In order to help those who struggle in different ways, the elders of Redeemer Fellowship (where I pastor) were approached by a member of our congregation about doing a "Blue Christmas" service. What follows is my interview with Krista Brennfoerder, the woman who brought us this idea and what we intend to do with it.
What do you do?
I’m a licensed clinical professional counselor at Centennial Counseling in St. Charles, IL.
What is “Blue Christmas”? It’s a service where you can come and be where you are. It’s a service to come and grieve whatever losses you’ve had that year and prepare for how hard Christmas will be this year. If you’re missing someone this year, or have a spouse overseas, or a divorce and you don’t have the kids, whatever it may be; just to ready your heart for that and find hope in the Gospel and what Christmas really means.

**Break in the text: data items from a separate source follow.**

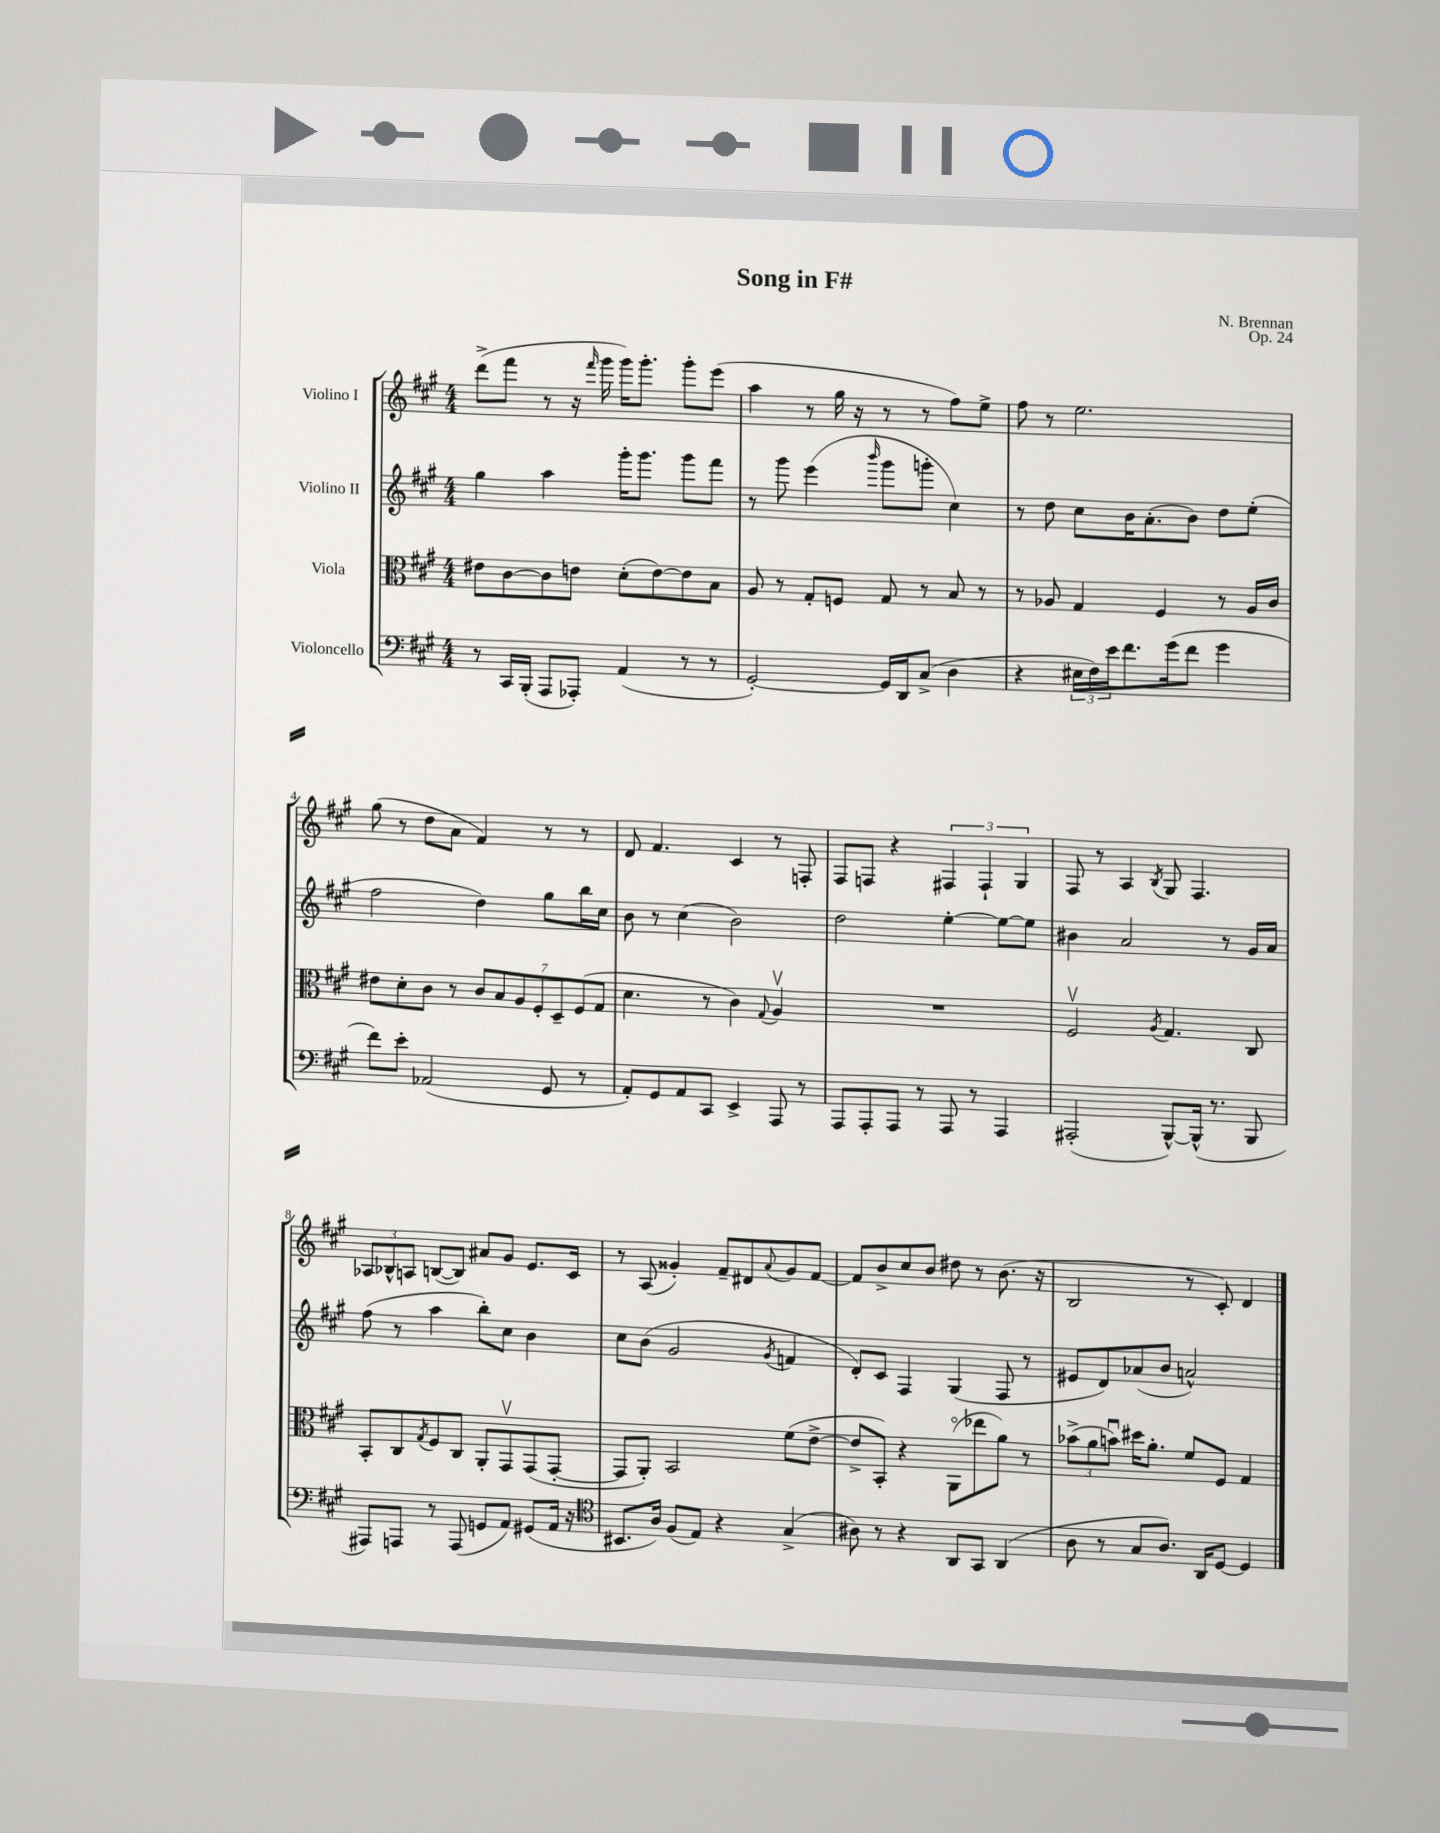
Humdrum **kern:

**kern	**kern	**kern	**kern
*part4	*part3	*part2	*part1
*staff4	*staff3	*staff2	*staff1
*I"Violoncello	*I"Viola	*I"Violino II	*I"Violino I
*clefF4	*clefC3	*clefG2	*clefG2
*k[f#c#g#]	*k[f#c#g#]	*k[f#c#g#]	*k[f#c#g#]
*M4/4	*M4/4	*M4/4	*M4/4
=1	=1	=1	=1
8r	8e#X\L	4gg#\	(8ddd^\L
16CC#/LL	[8c#\	.	8fff#\J
(16BBB'/JJ	.	.	.
8AAA/L	8c#\]	4aa\	8r
8AAA-X'/J)	8en\J	.	16r
.	.	.	16qqfff#/
.	.	.	16ggg#\
(4AA/	(8d'\L	16ggg#'\KL	16ggg#\KL)
.	.	8.ggg#\J	8.ggg#'\J
.	[8e\)	.	.
8r	8e\]	8ggg#\L	8ggg#'\L
8r	8B\J	8fff#\J	(8eee\J
=2	=2	=2	=2
[2GG#'/)	8A/	8r	4aa\
.	8r	8ggg#\	.
.	8G#'/L	(4eee\	8r
.	8Fn/J	.	16gg#\
.	.	.	16r
.	.	16qqbbb/	.
16GG#/LL]	8G#/	8ggg#\L	8r
16DD/J	.	.	.
(8C#^/J	8r	8gggn'\J	8r
4D\	8B/	4cc#\)	8ff#\L)
.	8r	.	8ee^\J
=3	=3	=3	=3
4r	8r	8r	8ff#\
.	8A-X/	8dd\	8r
24E#X\LL	4G#/	8cc#\L	2.ee\
24F#\)	.	.	.
24e\J	.	.	.
8.f#\	.	16b\K	.
.	.	(8.a'\	.
.	4F#/	.	.
(16g#\k	.	.	.
8f#\J	.	8b\J)	.
4g#\	8r	8dd\L	.
.	16A-/LL	(8ee'\J	.
.	16c#/JJ	.	.
!!LO:LB:g=z
=4	=4	=4	=4
8f#\L)	8e#X\L	2ff#\	(8gg#\
8e'\J	8d'\	.	8r
(2AA-X/	8c#\J	.	8dd\L
.	8r	.	8a\J
.	14c#/L	4dd\)	4f#/)
.	14B/	.	.
.	14A/	.	.
.	14F#'/	.	.
8GG#/	.	8gg#\L	8r
.	14D~/	.	.
.	(14F#/	.	.
8r	.	16bb\L	8r
.	14G#/J	.	.
.	.	16cc#\JJ	.
=5	=5	=5	=5
8AA'/L)	4.d\	8b\	8d/
8GG#/	.	8r	4.f#/
8AA/	.	(4cc#\	.
8CC#/J	8r	.	.
4EE^/	4c#\)	2b\)	4c#/
.	8qqG#/	.	.
8AAA/	4Av/	.	8r
8r	.	.	8Fn'/
=6	=6	=6	=6
8AAA/L	1r	2dd\	8F#/L
8AAA'/	.	.	8Fn/J
8AAA/J	.	.	4r
8r	.	.	.
8AAA/	.	[4ee'\	6F#X/
8r	.	.	.
.	.	.	6F#`/
4AAA/	.	8ee\L_	.
.	.	.	6G#/
.	.	8ee\J]	.
=7	=7	=7	=7
(2AAA#X'/	2F#v/	4b#X\	8F#/
.	.	.	8r
.	.	2a/	4A/
.	8qA/	.	8qB/
[8BBB^^/L)	4.G#/	.	8G#/
(16BBB^^/Jk]	.	.	4.F#/
8.r	.	.	.
.	.	8r	.
8BBB/	8C#/	16g#/LL	.
.	.	16a/JJ	.
!!LO:LB:g=z
=8	=8	=8	=8
8AAA#X/L)	8BB'/L	(8ff#\	12A-X/L
.	.	.	12B-X^^/
8AAAn/J	8C#/	8r	.
.	.	.	12An/J
.	8qG#/	.	.
8r	8F#/	4aa\	([8Bn/L
(8AAA/	8C#/J	.	8B/J])
8GGn/L	8AA'/L	8bb'\L)	8a#X/L
8AA/J)	8GG#v/	8cc#\J	8g#/J
(8GG#X/L	(8GG#/	4b\	8.e/L
16AA/Jk	[8GG#'/J	.	.
16r	.	.	16c#/Jk
=9	=9	=9	=9
*clefC4	*	*	*
8.BB#X/L	8GG#/L]	8cc#\L	8r
.	8AA'/J)	(8b\J	(8A/
16A/Jk)	.	.	.
(8F#/L	2BB/	2g#/	4g##X'/)
8E/J)	.	.	.
4r	.	.	8f#~/L
.	.	.	8d#X/
.	.	8qg#/	8qqa/
(4G#^/	(8f#\L	4fn/	8g##/
.	[8e^\J	.	[8f#/J
=10	=10	=10	=10
8A#X\)	8e^/L]	8d'/L)	8f#/L]
8r	8BB'/J)	8c#/J	8b^/
4r	4r	4F#/	8cc#/
.	.	.	8b/J
8AA/L	(8AA\L	(4G#/	8dd#X\
8GG#/J	8ee-X\	.	8r
(4AA/	8a\J)	8F#/	(8.b\
.	8r	8r	.
.	.	.	16r
=11	=11	=11	=11
8A\	(12b-X^\L	8e#X/L	2B/
.	12a\	.	.
8r	.	8d/)	.
.	12bnu\J)	.	.
8G#/L	16dd#X\KL	(8a-X/	.
.	8.a'\J	.	.
8.A/J)	.	8b/J	.
.	8f#/L	2an^^/)	8r
16AA/KL	.	.	.
[8D/J	8F#/J	.	8c#'/)
4D/]	4G#/	.	4d/
==	==	==	==
*-	*-	*-	*-
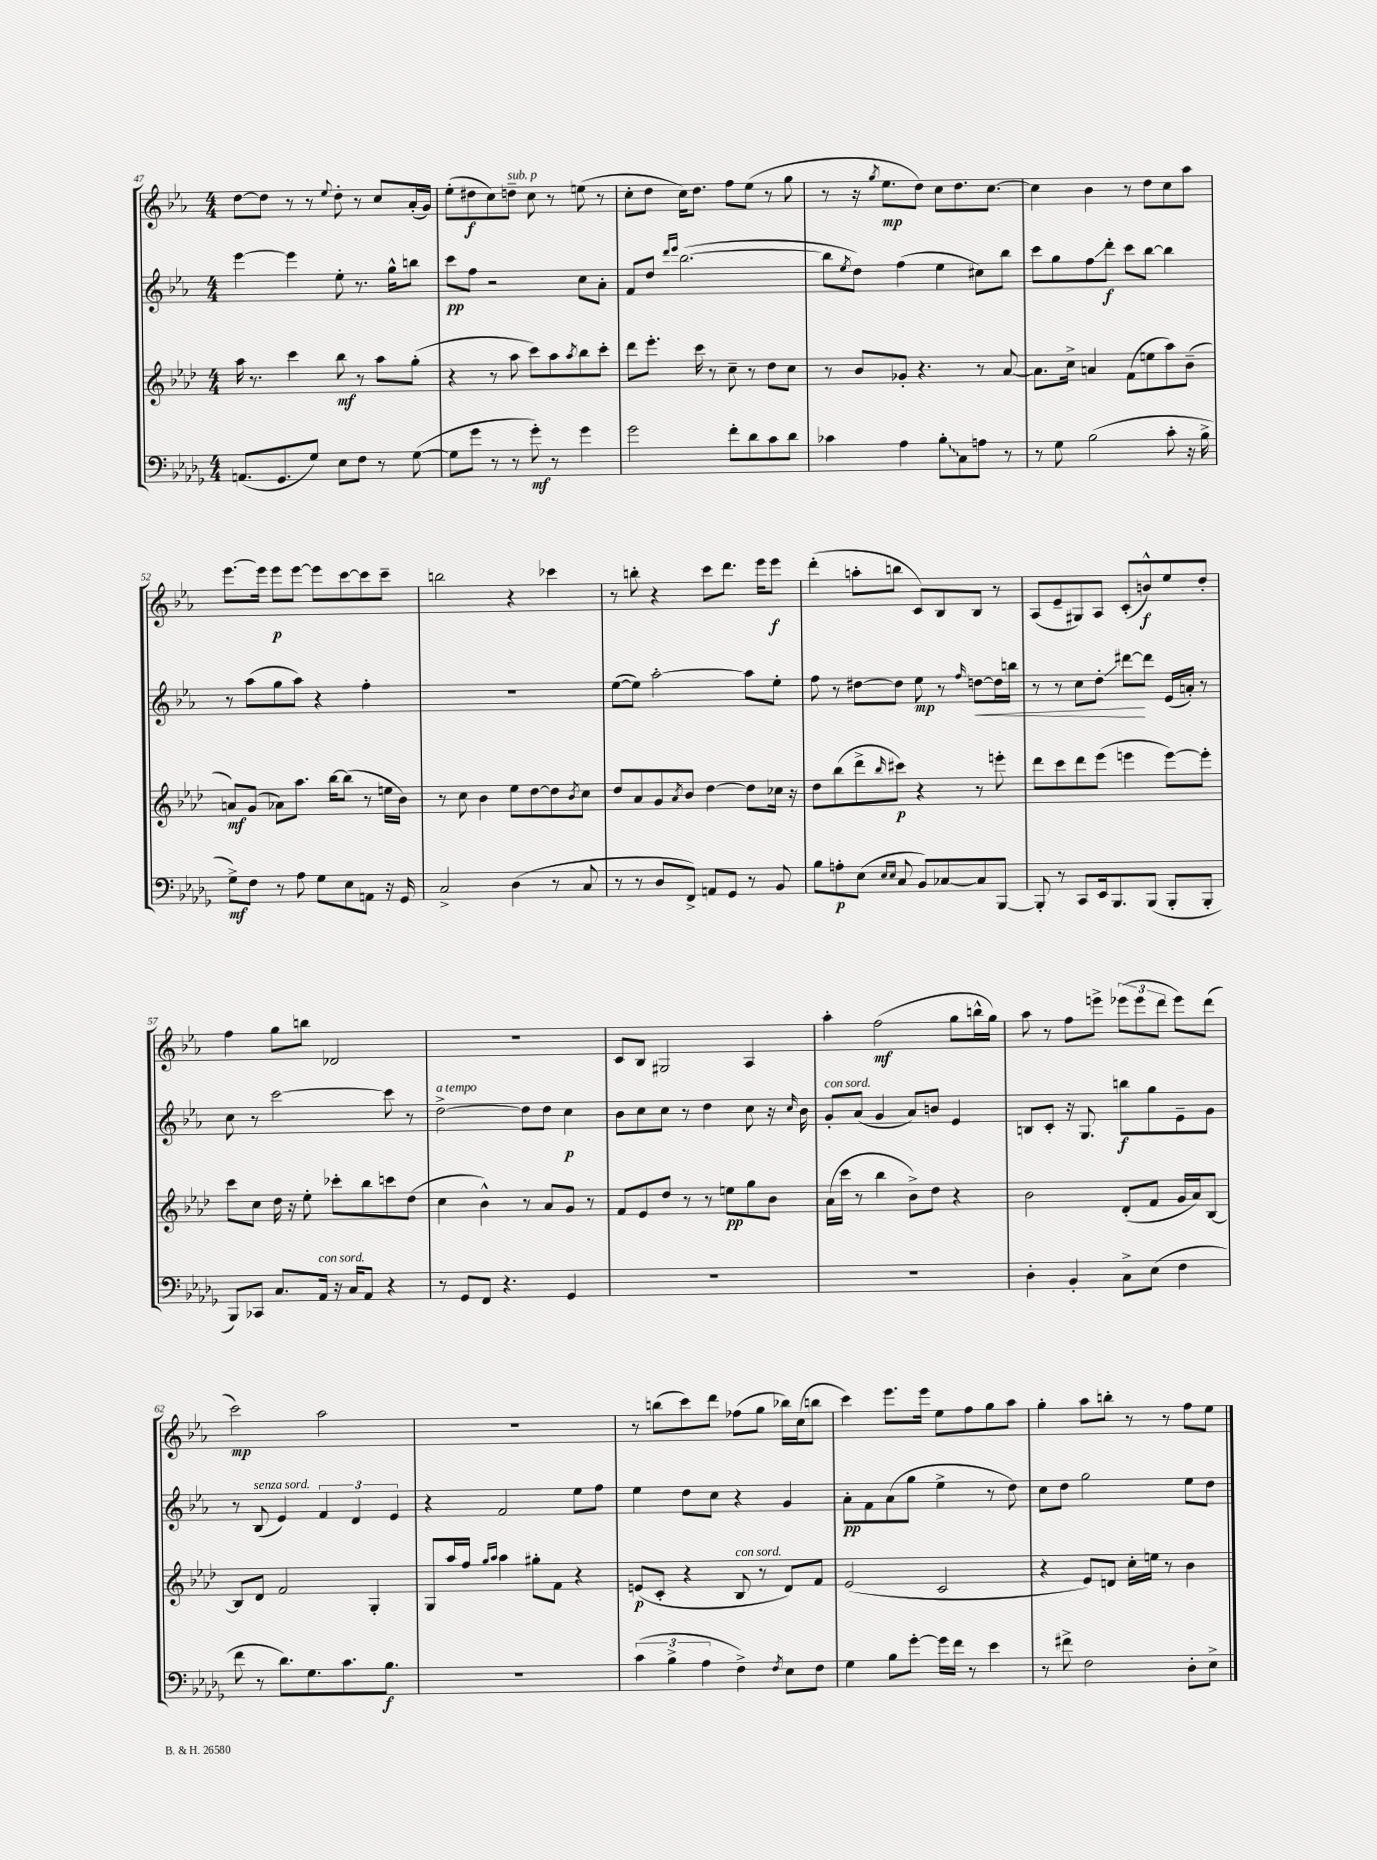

Where did this idea come from?
I don’t actually know where Blue Christmas originated. It’s something for people who are struggling during Christmas time, people who most of us don’t think of. People who feel like they have to put on a happy face.
Why Christmas time?
For counselors, we know Christmas time can be the hardest time of year for people. It’s also the time of year where people who are hurting get ignored the most by those who want to remain in a happy mood.
What’s the value? Why is it important?
Because, sometimes, the church is seen as a place where you are told how to feel or told what to do. To be a church that creates a space for people to grieve, to show that suffering is real and people aren’t always happy. It says to our church community, “it’s ok to be broken” and; to the wider community, “We are a place that it’s ok to be where you are, at anytime.
Why do people hide where they are at?
Our society doesn’t really like grief and suffering and we want to rush people through it. It’s pressure to not show weakness. Some people feel they have to hide that to be strong, when it’s really the opposite. It takes more strength to show that, to feel that; than it does to run away from it.
We are doing this service Dec. 5th. What’s the format of the service?
The whole idea is to be where you are, so you come in and there will be some sort of welcome, then worship, scripture reading, then David Sommer (a local pastor and biblical counselor) will share from his experience, and then there’s an open mic where people can share about their losses this year if they want, followed up with a time of refreshments.
What am I forgetting? Anything else you'd like to share?
One question some people get is who should come to this? You don’t have to have lost someone to come. It’s one of my favorite things of the year and I haven’t necessarily lost anyone this year. But it does give me space to remember people I have lost. I would especially encourage anyone who has experiencedany kind of loss to come. Anything that makes Christmas a difficult time. We could also use people who haven’t experienced loss to be there for the people who have, to pray for them.
How should someone prepare for this?
The way to prepare is to not be rushing. Even getting there 10 minutes early so you can be quiet and still.
How are you supporting those (within and those outside your community) who struggle with this time of year? Are you keeping your distance, afraid their grief will somehow rub off on you? Or are you sharing their grief with the hope of Jesus?